Rick Perry’s Gridiron Club appearance this past Saturday got uniformly good reviews. The Governor’s roast-style routine took frequent aim at his own foibles and failings, as well as political rivals from Barack Obama and Ron Paul to Rick Santorum and Mitt Romney.
But the speech also included as many gay jokes as an Andrew “Dice” Clay album, and not everyone was laughing.
“I like Mitt Romney,” Perry said. “I mean, I like Mitt Romney as much as one really good looking man can like a really good looking man—and not break Texas law.”
And: “I used to have SO much fun needling Rick [Santorum]. I’d say, ‘Now, Rick, tell me again, which one of the Village People are you? You’re the policeman? Or you’re the Indian?’”
Perry also said, regarding his college major at Texas A&M, “Animal husbandry. That sounds like what Rick Santorum thinks gay marriage leads to.”
“It’s a lot of gay jokes!,” said Austin comic Matt Bearden. “I’ll tell you, I go to a lot of open mics, I see a lot of comics when they first start, and for some reason, white guys love to tell bad gay jokes.”
Choire Sicha of the Awl was especially offended by the Romney joke, writing:
Have you ever been innocently reading a news article on the Internet and had the experience where your vision slowly becomes obscured, as if a red velvet curtain is being lowered in front of your eyes, and little black sparkles with white outlines dance in the foreground, and every muscle in your body suddenly contracts, and then a bit later you come to, slumped in your chair, blood mixed with drool running down your chin, your socks soaked with sweat, covered in gooseflesh head to toe? That is a rage blackout, and that is what Rick Perry did to me by saying this. I hope that he is leisurely eaten alive by a pack of rabid gay kittens.
Bearden thought the gags were pretty good, however.
“Let me think about how to put this,” he said. “I’m actually surprised at just how funny his writers are. Nevertheless, I give him an A-plus on the execution, and if there’s one thing Rick Perry knows, it’s execution.” Zing.
But stand-up comic Chip Pope, a Panhandle native and former Austin resident, was underwhelmed by Perry’s work.
“It reminded me of that kind of Jay Leno-type material that they write on a Thursday when they have to do two shows and they want to go home for the weekend,” said Pope, who has himself written for the Ellen and Rosie O’Donnell shows. “Like, passable, but not necessarily really clever.”
Pope found the Village People joke, in which Perry—presumably because of nationally syndicated sex advice columnist Dan Savage’s “Santorum” campaign—is basically saying Santorum is gay, to be particularly vexing.
“I don’t mind if it’s a good joke, but it’s just kind of a weird joke,” he said. “It makes you wonder who came up the the joke. Obviously Rick Perry didn’t, so who pitches that?…It’s just shocking how far we haven’t come as far as things like that—we’re like the last minority that you can make fun of and get away with it.”

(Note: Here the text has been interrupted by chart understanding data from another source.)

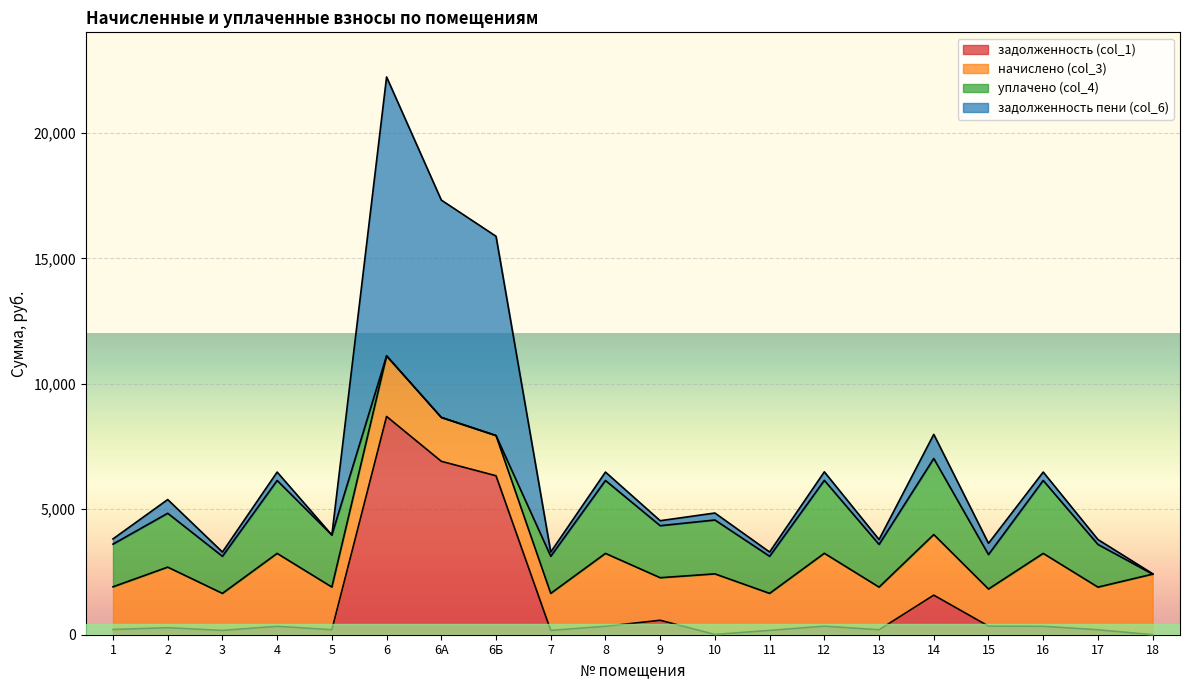

Between 12 and 15, which series saw the biggest shift?

уплачено (col_4)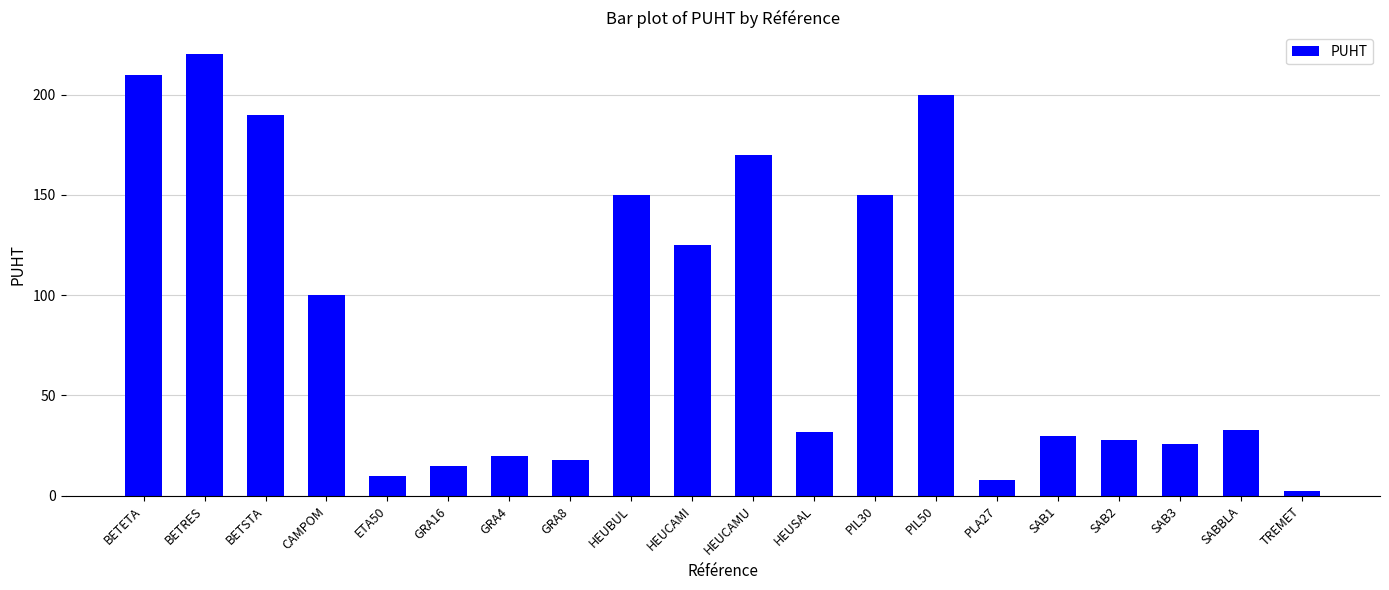

What is the label of the 11th bar from the left?

HEUCAMU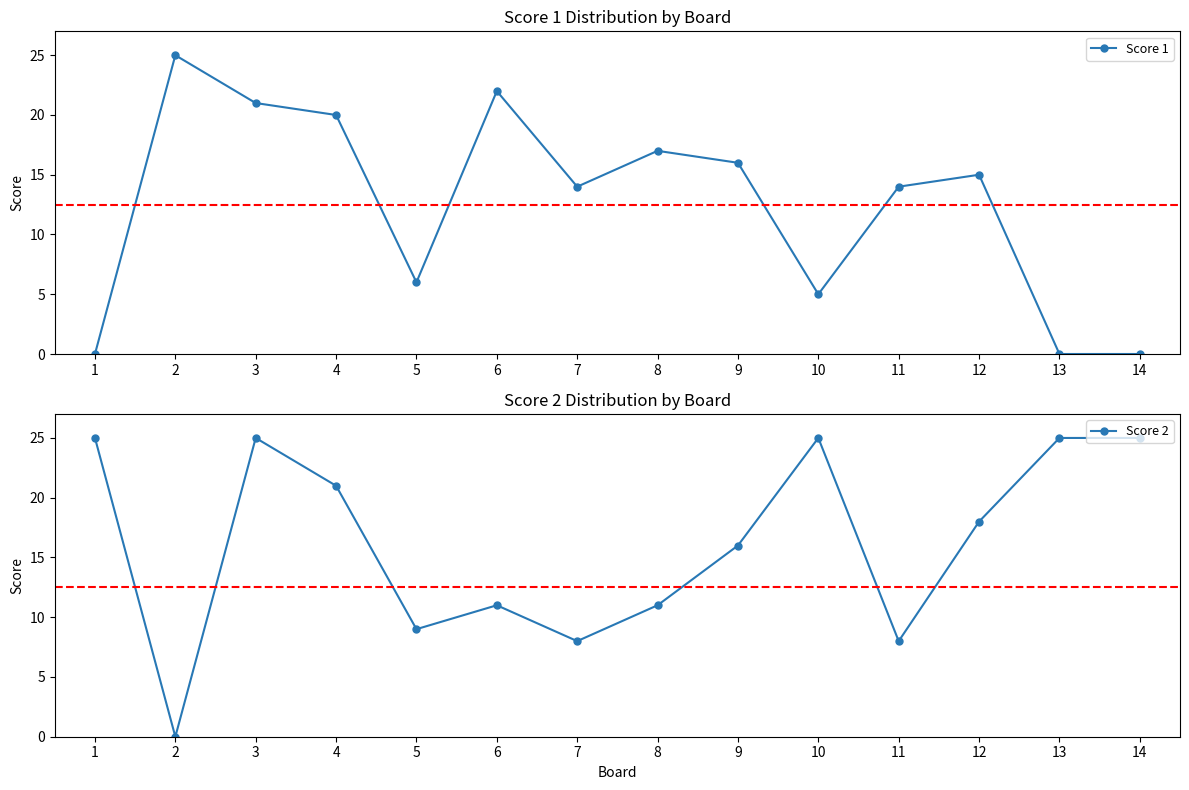

Between which two adjacent categories do Score 2 and Score 1 first intersect?

1 and 2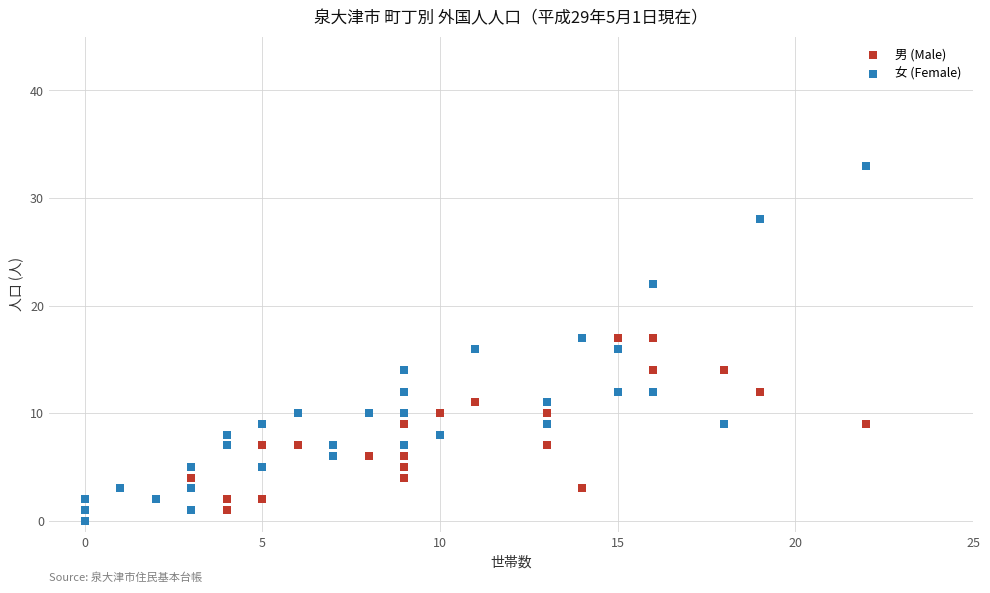

What are all the series names shown in the legend?

男 (Male), 女 (Female)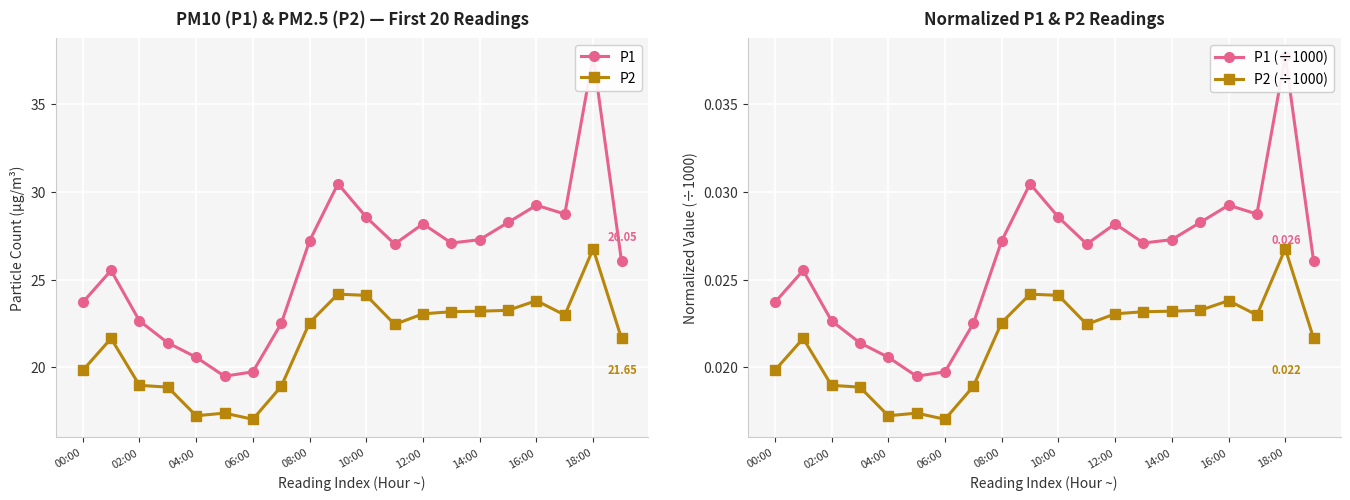

What is the sum of the P1 (÷1000) values at 10 and 15?

0.1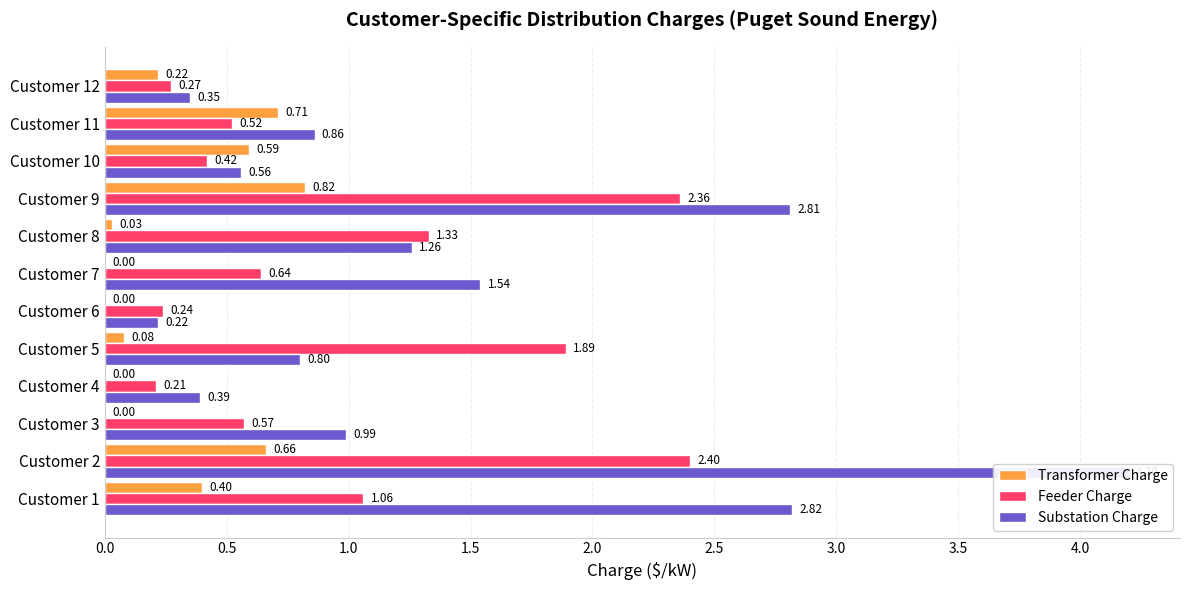

What position from the left is 0.0?

1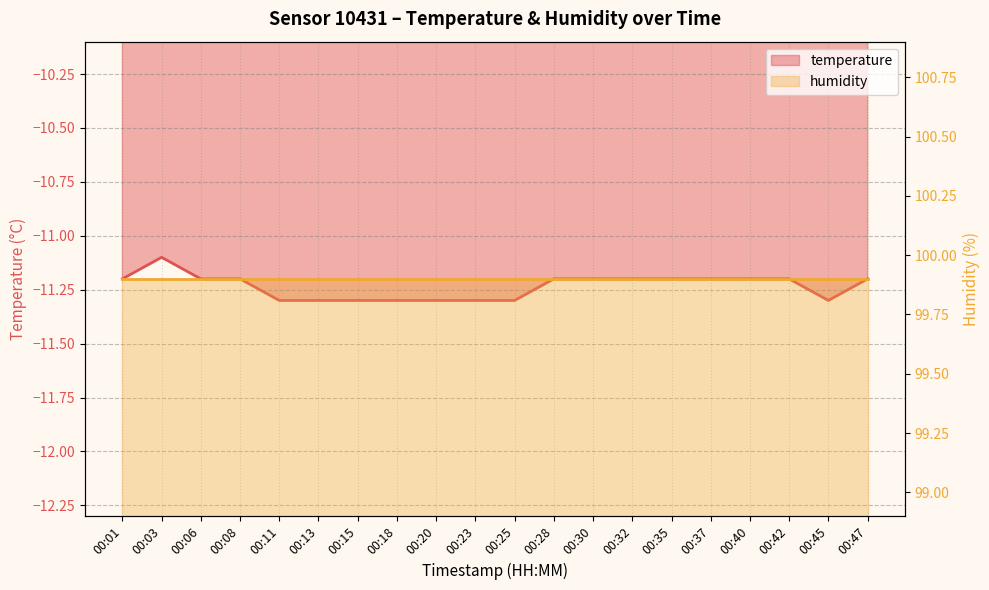

At which category does the chart reach its peak across all series?

00:03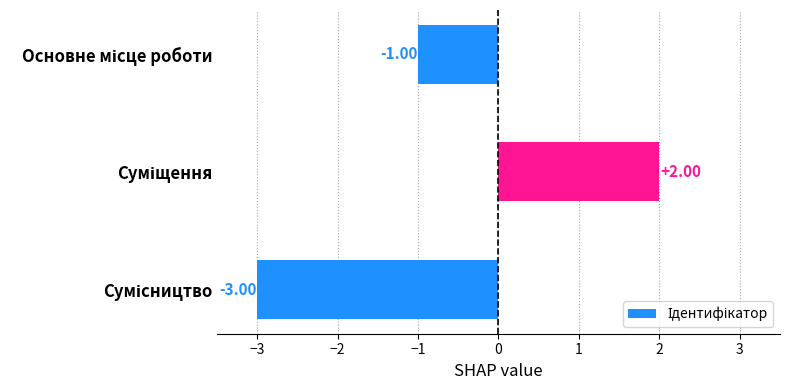

What is the difference between the maximum and minimum values?

5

David Taffet, who wrote about the speech for the Dallas Voice, Dallas’s LGBT newspaper, didn’t have a problem with it.
“The jokes weren’t offensive at all,” Taffet said. “It’s Perry that we find offensive.”
Which is exactly why the routine played so big—the humor came from Perry’s willingness to satirize his anti-gay political positions. To rework the old comedy cliche, “it’s funny, because he wants to take away your rights.”
Austin stand-up comic Ralphie Hardesty, who recently wrote a piece for Culture Map about Todd Glass and other gay comedians, thought it was actually pretty subversive for Perry to suggest he was attracted to Mitt Romney, but also a bit insulting. “Like, that’s for us. You can’t really make that joke!”
But that joke’s also on Rick Perry, as the only thing that Texas law does not allow between one really good looking man and another good looking man is marriage. That’s been so since the 2003 United States Supreme Court case Lawrence v. Texas invalidated the state’s anti-sodomy laws.
It is a case Perry apparently dislikes so much he sometimes blocks it out of memory: as Morgan Smith of the Texas Tribune reported in December, he criticized it in his 2010 book Fed Up!, but did not recognize it by name when he was out on the presidential campaign trail in Iowa in December.
Perry’s selective amnesia provided an irresistible opening for Glen Maxey, the openly gay former Texas state legislator who recently published an e-book on rumors about the Governor’s private life.
“Since the U.S. Supreme Court took a look-see at the Texas law, you can love another good looking man in a pretty intimate way,” said Maxey. “I’m glad to see Ricky at last owning up to his true self.”